La montata lattea è il graduale passaggio da colostro a latte maturo. Il suo colore è bianco e la mamma ne produrrà 500-600 ml (e oltre) al giorno. Arriva in genere fra il 2° e il 5°-6° giorno. Dipende poi dalle caratteristiche individuali, dalla frequenza e dal vigore con cui il neonato succhia. Più mamma e bambino stanno insieme, prima arriva la montata lattea.

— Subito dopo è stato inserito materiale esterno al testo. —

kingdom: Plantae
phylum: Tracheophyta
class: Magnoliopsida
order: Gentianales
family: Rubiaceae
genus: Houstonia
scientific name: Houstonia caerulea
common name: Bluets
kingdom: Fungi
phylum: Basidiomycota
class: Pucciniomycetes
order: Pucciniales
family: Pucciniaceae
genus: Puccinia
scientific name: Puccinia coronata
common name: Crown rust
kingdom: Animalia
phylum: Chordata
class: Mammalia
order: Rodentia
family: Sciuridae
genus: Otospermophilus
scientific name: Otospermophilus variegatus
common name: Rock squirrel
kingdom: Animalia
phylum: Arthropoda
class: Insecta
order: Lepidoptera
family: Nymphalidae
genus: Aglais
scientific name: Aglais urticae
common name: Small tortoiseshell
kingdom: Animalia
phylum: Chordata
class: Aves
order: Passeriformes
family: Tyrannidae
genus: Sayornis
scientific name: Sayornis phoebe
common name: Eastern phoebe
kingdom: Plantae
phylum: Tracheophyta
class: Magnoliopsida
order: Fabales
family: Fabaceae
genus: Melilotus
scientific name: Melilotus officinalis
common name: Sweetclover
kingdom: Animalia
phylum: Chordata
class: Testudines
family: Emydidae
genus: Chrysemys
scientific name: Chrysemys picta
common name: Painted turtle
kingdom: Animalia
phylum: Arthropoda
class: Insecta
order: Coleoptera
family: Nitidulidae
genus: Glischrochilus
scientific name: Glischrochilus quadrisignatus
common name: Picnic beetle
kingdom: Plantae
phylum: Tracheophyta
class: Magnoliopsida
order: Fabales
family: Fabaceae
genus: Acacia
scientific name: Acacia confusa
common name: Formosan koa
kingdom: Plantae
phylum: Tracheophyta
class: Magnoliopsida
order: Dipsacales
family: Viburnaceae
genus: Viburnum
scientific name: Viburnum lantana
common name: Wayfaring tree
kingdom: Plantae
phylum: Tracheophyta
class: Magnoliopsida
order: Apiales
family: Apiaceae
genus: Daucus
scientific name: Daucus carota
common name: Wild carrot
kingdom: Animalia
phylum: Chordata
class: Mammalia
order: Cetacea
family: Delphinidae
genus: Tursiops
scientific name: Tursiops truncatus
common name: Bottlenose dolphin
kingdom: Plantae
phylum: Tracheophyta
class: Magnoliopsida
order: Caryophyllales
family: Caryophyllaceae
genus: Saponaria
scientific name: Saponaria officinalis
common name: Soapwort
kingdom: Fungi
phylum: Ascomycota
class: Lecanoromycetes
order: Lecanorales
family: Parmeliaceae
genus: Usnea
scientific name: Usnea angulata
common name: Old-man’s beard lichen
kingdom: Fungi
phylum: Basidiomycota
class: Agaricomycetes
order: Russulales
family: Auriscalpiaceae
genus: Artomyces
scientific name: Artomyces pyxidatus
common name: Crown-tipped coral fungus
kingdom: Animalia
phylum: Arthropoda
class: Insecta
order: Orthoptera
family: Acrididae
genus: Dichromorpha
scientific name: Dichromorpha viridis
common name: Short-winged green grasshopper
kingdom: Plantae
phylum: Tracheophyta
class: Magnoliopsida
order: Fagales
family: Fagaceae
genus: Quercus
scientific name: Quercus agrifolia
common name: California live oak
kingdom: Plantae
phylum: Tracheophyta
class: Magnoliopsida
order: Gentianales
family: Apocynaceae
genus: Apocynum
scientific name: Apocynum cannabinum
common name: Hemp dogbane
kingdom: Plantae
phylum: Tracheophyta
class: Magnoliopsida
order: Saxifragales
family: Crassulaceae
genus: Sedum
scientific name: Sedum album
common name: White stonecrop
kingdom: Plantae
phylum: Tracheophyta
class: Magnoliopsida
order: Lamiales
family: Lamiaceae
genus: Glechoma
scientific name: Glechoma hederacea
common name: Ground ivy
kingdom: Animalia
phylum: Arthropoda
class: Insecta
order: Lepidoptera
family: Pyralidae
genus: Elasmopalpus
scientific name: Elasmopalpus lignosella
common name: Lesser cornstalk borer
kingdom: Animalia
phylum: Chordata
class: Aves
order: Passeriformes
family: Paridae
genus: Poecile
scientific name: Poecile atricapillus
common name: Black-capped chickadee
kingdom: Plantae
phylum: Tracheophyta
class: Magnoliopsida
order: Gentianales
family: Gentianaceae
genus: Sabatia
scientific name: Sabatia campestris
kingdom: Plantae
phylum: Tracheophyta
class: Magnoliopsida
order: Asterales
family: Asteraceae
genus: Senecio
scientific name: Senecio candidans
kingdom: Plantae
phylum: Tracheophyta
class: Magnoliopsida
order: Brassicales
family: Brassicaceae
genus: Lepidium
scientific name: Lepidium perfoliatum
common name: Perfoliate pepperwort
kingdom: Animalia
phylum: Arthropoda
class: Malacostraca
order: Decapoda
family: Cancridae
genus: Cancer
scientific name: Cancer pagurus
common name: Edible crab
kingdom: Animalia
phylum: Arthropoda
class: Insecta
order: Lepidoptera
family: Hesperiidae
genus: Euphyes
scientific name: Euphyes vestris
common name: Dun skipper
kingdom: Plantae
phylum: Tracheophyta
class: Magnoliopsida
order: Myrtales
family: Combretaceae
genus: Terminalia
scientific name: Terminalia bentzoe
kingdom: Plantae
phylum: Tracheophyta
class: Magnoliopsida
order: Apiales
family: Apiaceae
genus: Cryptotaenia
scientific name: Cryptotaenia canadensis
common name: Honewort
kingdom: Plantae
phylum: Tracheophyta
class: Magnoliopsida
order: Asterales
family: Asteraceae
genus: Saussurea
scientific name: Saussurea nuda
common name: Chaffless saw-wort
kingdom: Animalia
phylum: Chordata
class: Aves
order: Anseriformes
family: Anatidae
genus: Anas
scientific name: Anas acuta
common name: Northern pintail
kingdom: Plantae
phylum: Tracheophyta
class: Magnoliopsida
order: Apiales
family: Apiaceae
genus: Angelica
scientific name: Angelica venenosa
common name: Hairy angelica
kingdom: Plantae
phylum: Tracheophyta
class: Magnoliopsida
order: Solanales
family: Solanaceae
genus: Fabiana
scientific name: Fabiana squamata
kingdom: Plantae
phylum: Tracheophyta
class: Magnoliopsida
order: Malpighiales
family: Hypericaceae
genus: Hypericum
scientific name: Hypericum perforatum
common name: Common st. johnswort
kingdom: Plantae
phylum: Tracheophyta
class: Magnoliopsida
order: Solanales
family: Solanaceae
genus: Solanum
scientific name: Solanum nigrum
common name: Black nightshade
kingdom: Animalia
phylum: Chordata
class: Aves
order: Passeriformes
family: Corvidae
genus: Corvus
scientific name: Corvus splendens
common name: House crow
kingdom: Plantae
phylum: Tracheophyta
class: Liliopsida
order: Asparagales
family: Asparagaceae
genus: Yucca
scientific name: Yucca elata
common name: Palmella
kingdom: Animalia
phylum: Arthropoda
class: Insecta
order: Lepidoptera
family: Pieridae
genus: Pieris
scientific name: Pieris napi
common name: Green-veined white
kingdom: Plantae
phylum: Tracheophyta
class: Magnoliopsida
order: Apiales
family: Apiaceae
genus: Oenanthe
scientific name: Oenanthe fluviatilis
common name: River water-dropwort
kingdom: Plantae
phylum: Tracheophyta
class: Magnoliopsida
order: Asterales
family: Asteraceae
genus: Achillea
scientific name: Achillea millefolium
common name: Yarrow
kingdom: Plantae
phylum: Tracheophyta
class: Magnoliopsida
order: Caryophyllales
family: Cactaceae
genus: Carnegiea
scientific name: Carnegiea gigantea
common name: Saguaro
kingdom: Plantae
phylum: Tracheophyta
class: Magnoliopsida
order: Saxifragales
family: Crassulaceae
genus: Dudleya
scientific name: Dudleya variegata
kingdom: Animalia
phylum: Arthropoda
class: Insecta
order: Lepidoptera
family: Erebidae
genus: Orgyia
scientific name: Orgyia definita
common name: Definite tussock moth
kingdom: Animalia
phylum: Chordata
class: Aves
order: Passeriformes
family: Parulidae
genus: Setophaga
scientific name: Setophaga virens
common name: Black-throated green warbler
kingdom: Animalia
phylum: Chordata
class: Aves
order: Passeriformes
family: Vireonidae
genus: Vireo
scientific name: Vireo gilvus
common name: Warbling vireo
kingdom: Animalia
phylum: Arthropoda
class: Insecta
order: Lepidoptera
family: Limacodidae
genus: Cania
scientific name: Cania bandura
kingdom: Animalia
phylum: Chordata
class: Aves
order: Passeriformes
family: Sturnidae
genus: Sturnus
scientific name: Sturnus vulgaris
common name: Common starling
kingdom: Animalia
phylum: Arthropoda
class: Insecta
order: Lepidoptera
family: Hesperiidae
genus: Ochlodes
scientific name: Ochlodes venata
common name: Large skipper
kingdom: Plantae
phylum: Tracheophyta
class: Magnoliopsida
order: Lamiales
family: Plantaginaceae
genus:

Per verificare se il bambino assume abbastanza latte si possono contare i pannolini sporchi  e controllare periodicamente la crescita. Da tenere presente che, dopo la nascita, i neonati registrano un calo fisiologico e poi riprendono a crescere intorno alla 3°-5° giornata, recuperando il peso della nascita entro i primi 10-14 giorni dal parto.

Con l’allattamento a richiesta, cioè ogni volta che il bambino “chiama”, c’è il rischio che la mamma non sappia più distinguere la fame dalla necessità di coccole e che si trovi a vivere le giornate col bambino costantemente attaccato al seno.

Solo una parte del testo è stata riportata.